- Opening Delimiter -

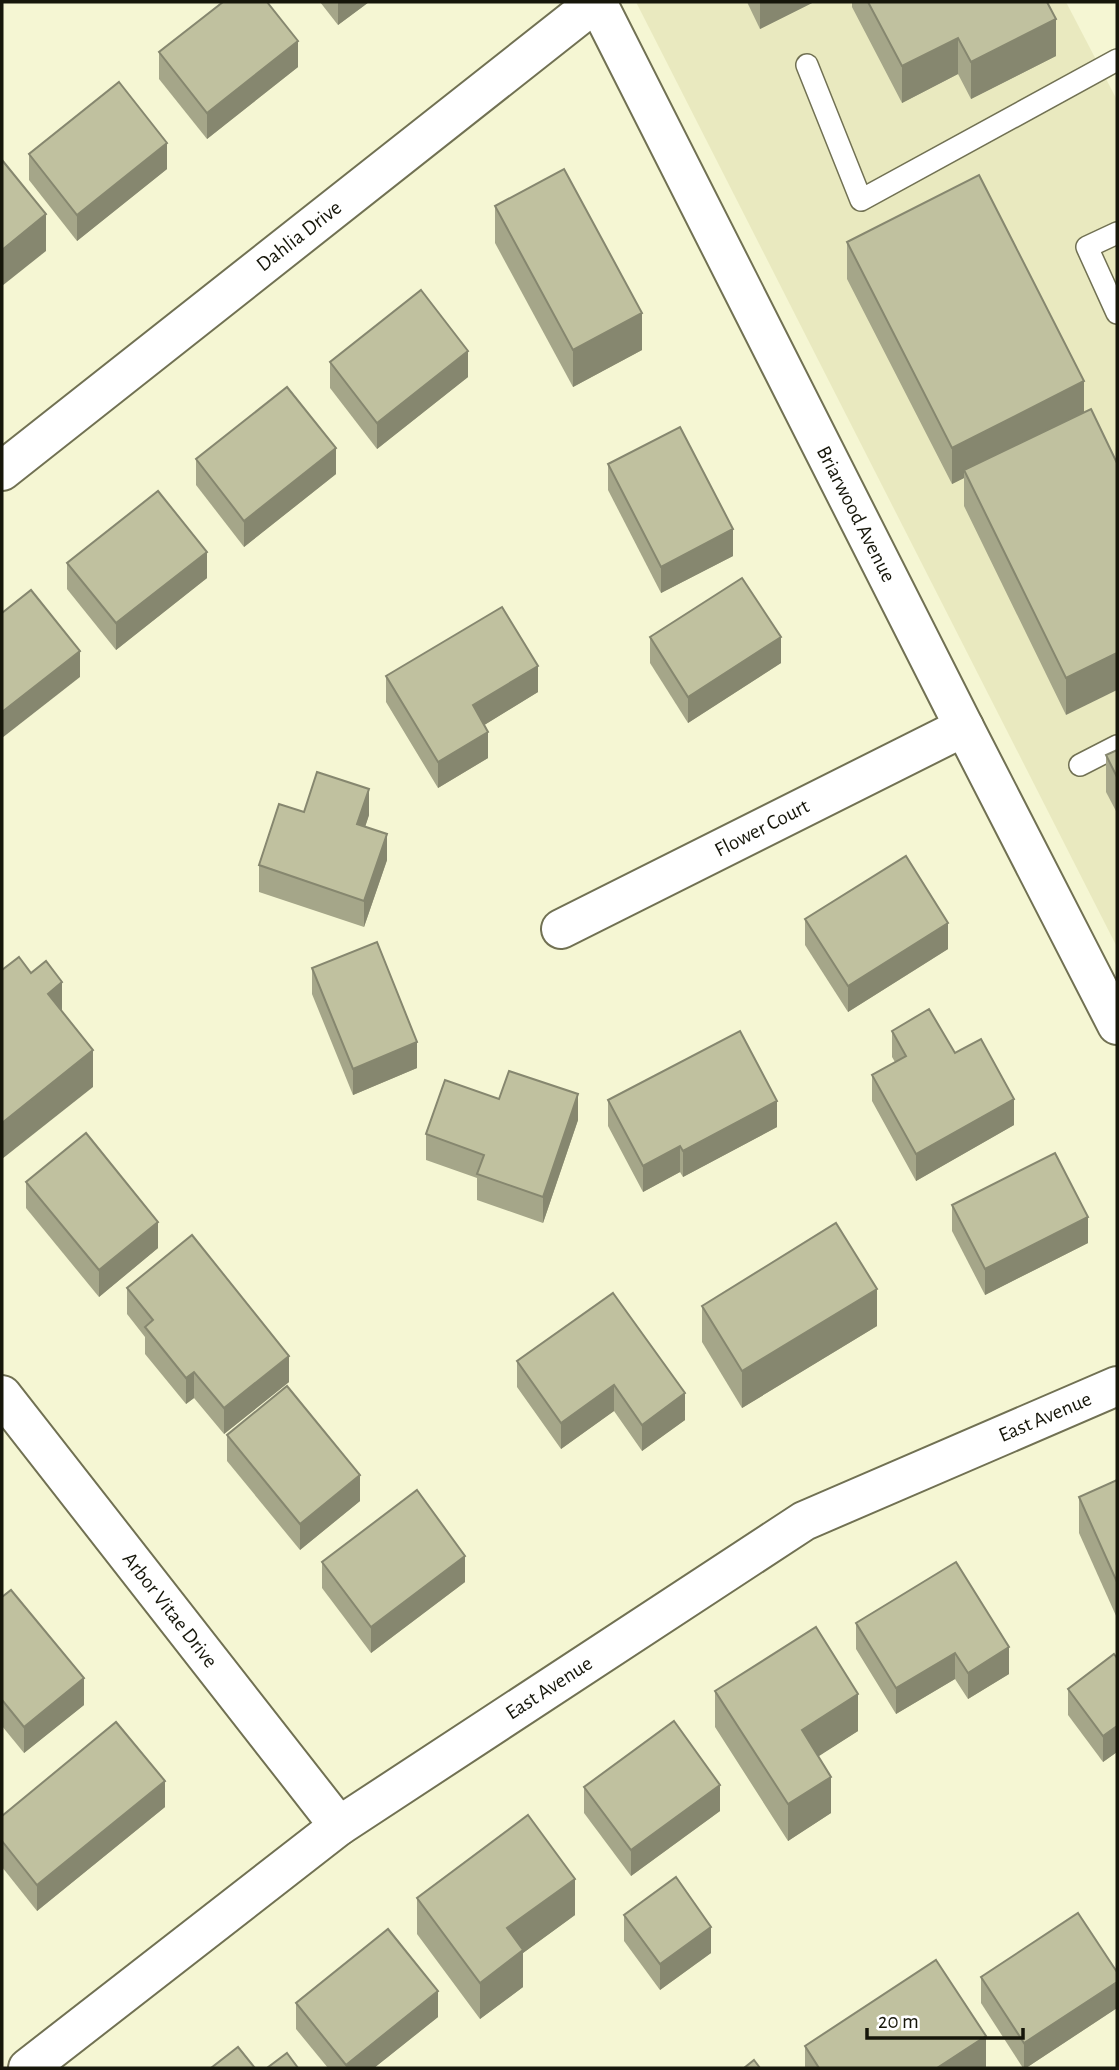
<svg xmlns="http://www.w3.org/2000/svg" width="1119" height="2070" font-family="'Alegreya Sans',sans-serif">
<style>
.built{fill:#e9e9bf}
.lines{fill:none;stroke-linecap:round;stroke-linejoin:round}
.lane-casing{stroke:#717153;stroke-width:24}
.street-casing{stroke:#717153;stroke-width:42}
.lane{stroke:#fff;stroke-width:21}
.street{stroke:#fff;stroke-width:38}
.wall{fill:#a5a689}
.shaded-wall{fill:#86876f}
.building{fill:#c0c19f;stroke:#86876f;stroke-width:2}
.labels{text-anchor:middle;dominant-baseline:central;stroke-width:5;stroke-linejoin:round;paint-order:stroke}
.street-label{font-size:21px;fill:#16160a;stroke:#fff}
</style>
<rect width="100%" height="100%" fill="#f5f6d3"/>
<polygon class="built" points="636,2 1066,2 1117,100 1117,947"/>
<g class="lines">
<defs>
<g id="lane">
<polyline points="807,65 861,200 1117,60"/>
<polyline points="1117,233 1087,247 1117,313"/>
<polyline points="1080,765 1117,746"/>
</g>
<g id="street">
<polyline points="597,2 964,727 1117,1025"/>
<polyline points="2,471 596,2"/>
<polyline points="561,929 964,727"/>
<polyline points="2,1395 339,1826"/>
<polyline points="28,2068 339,1826 804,1521 1117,1386"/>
</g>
</defs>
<use href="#lane" class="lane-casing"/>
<use href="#street" class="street-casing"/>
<use href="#lane" class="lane"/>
<use href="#street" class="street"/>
</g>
<g class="wall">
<polygon points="320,2 369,2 338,25"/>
<polygon points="747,2 814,2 760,29"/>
<polygon points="852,2 1047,2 1056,56 971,99 958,74 902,103 852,7"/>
<polygon points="159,52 298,67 207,139 159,79"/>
<polygon points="29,154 167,169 77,241 29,180"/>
<polygon points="495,206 642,350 573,387 495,243"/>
<polygon points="847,242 1084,381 1066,715 964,506 964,478 952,484 847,279"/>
<polygon points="330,362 468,377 377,449 330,388"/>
<polygon points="196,459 336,474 244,547 196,485"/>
<polygon points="608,464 733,556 661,593 608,490"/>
<polygon points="67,563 207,578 116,650 67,589"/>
<polygon points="650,637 781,663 688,723 650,663"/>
<polygon points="386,676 538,692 484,725 488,758 438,788 386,702"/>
<polygon points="1117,750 1117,813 1106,792 1106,755"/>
<polygon points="304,812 369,815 365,827 387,860 364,927 259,892 259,865"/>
<polygon points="805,919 948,949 848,1012 805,945"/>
<polygon points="312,968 417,1068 353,1095 312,994"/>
<polygon points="892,1031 955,1053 1014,1125 916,1181 872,1101 872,1075 895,1062 892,1057"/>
<polygon points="499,1099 578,1120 543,1223 477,1200 477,1178 426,1160 426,1134"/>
<polygon points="608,1100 777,1127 683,1177 680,1172 643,1192 608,1126"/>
<polygon points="26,1182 158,1248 99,1297 26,1208"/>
<polygon points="952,1205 1088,1243 985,1295 952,1231"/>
<polygon points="127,1288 289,1382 224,1434 194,1398 186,1404 145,1354 145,1337 127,1314"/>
<polygon points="613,1293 685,1420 642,1451 614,1411 561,1449 517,1387 517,1361"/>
<polygon points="702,1306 877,1326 742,1408 702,1342"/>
<polygon points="227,1435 360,1501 300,1550 227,1461"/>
<polygon points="1117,1480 1117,1618 1079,1533 1079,1497"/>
<polygon points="322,1562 465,1582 371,1653 322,1588"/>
<polygon points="956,1562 1009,1674 968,1699 955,1679 896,1714 856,1649 856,1623"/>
<polygon points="2,1597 84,1705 24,1753 2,1726"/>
<polygon points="1117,1658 1117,1752 1103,1762 1068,1715 1068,1689"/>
<polygon points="715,1691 858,1731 818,1756 831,1813 788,1841 715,1727"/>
<polygon points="584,1787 720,1811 631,1876 584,1813"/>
<polygon points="165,1807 37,1911 2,1867 2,1816"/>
<polygon points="417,1898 575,1915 523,1953 523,1987 480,2019 417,1934"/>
<polygon points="624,1915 711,1953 660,1990 624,1941"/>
<polygon points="981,1977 1117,2008 1026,2068 1023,2068 981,2003"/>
<polygon points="296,2003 438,2017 374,2068 328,2068 296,2029"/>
<polygon points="805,2046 986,2068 805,2068"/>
</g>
<g class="shaded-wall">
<polygon points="338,2 369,2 338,25"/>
<polygon points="760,2 814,2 760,29"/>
<polygon points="1056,19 1056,56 971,99 971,62"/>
<polygon points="958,38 958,74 902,103 902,66"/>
<polygon points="298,41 298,67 207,139 207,113"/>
<polygon points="167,143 167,169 77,241 77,215"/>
<polygon points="46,214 46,251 2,286 2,250"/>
<polygon points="642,313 642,350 573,387 573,350"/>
<polygon points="468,351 468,377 377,449 377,423"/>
<polygon points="1084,381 1084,418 964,470 964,478 952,484 952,448"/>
<polygon points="336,448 336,474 244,547 244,521"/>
<polygon points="733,529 733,556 661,593 661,567"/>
<polygon points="207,552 207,578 116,650 116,623"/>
<polygon points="781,637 781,663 688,723 688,697"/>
<polygon points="80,651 80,677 2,738 2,712"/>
<polygon points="1117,653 1117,690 1066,715 1066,678"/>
<polygon points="538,666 538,692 473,732 473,705"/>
<polygon points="488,732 488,758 438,788 438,762"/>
<polygon points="369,789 369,815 357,851 357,824"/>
<polygon points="387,834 387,860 364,927 364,901"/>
<polygon points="948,923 948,949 848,1012 848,986"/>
<polygon points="62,982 62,1018 48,994"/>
<polygon points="417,1042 417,1068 353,1095 353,1069"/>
<polygon points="93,1050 93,1087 2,1159 2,1123"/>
<polygon points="578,1094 578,1120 543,1223 543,1197"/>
<polygon points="1014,1099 1014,1125 916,1181 916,1154"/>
<polygon points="777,1101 777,1127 683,1177 683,1151"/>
<polygon points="680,1146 680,1172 643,1192 643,1166"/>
<polygon points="1088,1217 1088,1243 985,1295 985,1269"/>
<polygon points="158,1222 158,1248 99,1297 99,1270"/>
<polygon points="877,1289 877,1326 742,1408 742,1371"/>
<polygon points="289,1356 289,1382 224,1434 224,1408"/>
<polygon points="194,1372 194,1398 186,1404 186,1378"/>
<polygon points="614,1385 614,1411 561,1449 561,1423"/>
<polygon points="685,1393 685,1420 642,1451 642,1425"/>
<polygon points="360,1475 360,1501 300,1550 300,1524"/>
<polygon points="465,1556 465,1582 371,1653 371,1627"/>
<polygon points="1009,1647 1009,1674 968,1699 968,1673"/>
<polygon points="955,1653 955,1679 896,1714 896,1688"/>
<polygon points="84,1678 84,1705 24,1753 24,1727"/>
<polygon points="858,1694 858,1731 802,1767 802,1730"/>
<polygon points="1117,1726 1117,1752 1103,1762 1103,1736"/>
<polygon points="831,1777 831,1813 788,1841 788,1804"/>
<polygon points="165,1781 165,1807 37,1911 37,1885"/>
<polygon points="720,1785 720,1811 631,1876 631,1850"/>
<polygon points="575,1879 575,1915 523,1953 523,1987 480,2019 480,1983 507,1928"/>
<polygon points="711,1927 711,1953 660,1990 660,1964"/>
<polygon points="1117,1982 1117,2008 1026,2068 1024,2068 1024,2043"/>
<polygon points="438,1991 438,2017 374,2068 346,2068 346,2065"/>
<polygon points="986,2036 986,2068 937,2068"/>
</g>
<g class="building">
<polygon points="223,2 267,2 298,41 207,113 159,52"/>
<polygon points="868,2 1047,2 1056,19 971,62 958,38 902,66"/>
<polygon points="119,82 167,143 77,215 29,154"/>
<polygon points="2,160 46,214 2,250"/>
<polygon points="564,169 642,313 573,350 495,206"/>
<polygon points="979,175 1084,381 952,448 847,242"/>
<polygon points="421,290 468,351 377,423 330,362"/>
<polygon points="287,387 336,448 244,521 196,459"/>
<polygon points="1091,409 1117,463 1117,653 1066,678 964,470"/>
<polygon points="680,427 733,529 661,567 608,464"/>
<polygon points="158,491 207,552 116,623 67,563"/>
<polygon points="742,578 781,637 688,697 650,637"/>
<polygon points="31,590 80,651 2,712 2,613"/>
<polygon points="502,607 538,666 473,705 488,732 438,762 386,676"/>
<polygon points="1117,750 1117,777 1106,755"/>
<polygon points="317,772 369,789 357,824 387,834 364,901 259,865 279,804 304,812"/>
<polygon points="906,856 948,923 848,986 805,919"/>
<polygon points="377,942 417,1042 353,1069 312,968"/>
<polygon points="19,957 31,973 46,961 62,982 48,994 93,1050 2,1123 2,970"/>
<polygon points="929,1009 955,1053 981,1039 1014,1099 916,1154 872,1075 906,1056 892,1031"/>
<polygon points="740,1031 777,1101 683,1151 680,1146 643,1166 608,1100"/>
<polygon points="509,1071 578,1094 543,1197 477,1174 484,1155 426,1134 445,1080 499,1099"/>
<polygon points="86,1133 158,1222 99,1270 26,1182"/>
<polygon points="1055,1153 1088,1217 985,1269 952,1205"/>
<polygon points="836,1223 877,1289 742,1371 702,1306"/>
<polygon points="192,1235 289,1356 224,1408 194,1372 186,1378 145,1327 153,1320 127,1288"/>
<polygon points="613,1293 685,1393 642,1425 614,1385 561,1423 517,1361"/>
<polygon points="287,1386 360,1475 300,1524 227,1435"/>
<polygon points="1117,1480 1117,1582 1079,1497"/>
<polygon points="417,1490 465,1556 371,1627 322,1562"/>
<polygon points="956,1562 1009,1647 968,1673 955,1653 896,1688 856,1623"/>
<polygon points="11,1590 84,1678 24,1727 2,1700 2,1597"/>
<polygon points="816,1627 858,1694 802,1730 831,1777 788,1804 715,1691"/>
<polygon points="1114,1654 1117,1658 1117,1726 1103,1736 1068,1689"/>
<polygon points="674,1721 720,1785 631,1850 584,1787"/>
<polygon points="116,1722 165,1781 37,1885 2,1841 2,1816"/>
<polygon points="528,1815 575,1879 507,1928 523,1950 480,1983 417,1898"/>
<polygon points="676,1877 711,1927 660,1964 624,1915"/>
<polygon points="1078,1913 1117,1972 1117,1982 1024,2043 981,1977"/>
<polygon points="388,1929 438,1991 346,2065 296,2003"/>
<polygon points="936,1960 986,2036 937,2068 819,2068 805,2046"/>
<polygon points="238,2047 255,2068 211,2068"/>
<polygon points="287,2053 298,2068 267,2068"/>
<polygon points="754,2060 760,2068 744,2068"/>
</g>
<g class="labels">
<g class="street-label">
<text transform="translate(299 236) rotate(-38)">Dahlia Drive</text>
<text transform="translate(856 514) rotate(63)">Briarwood Avenue</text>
<text transform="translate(762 828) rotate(-27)">Flower Court</text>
<text transform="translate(1045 1417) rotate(-23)">East Avenue</text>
<text transform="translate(170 1610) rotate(52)">Arbor Vitae Drive</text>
<text transform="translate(549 1688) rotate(-33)">East Avenue</text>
</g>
</g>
<rect width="1119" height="2070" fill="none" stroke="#16160a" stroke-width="7"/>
<path d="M867 2028v10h156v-10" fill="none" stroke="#16160a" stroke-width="3.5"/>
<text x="878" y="2028" font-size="21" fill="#16160a" stroke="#ffffff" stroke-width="5" paint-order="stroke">20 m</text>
</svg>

- Closing Delimiter -

WHAT IS BEING ASKED -> Please show every line of the entries above that contains the word "lines".

WRITTEN SOLUTION ->
.lines{fill:none;stroke-linecap:round;stroke-linejoin:round}
<g class="lines">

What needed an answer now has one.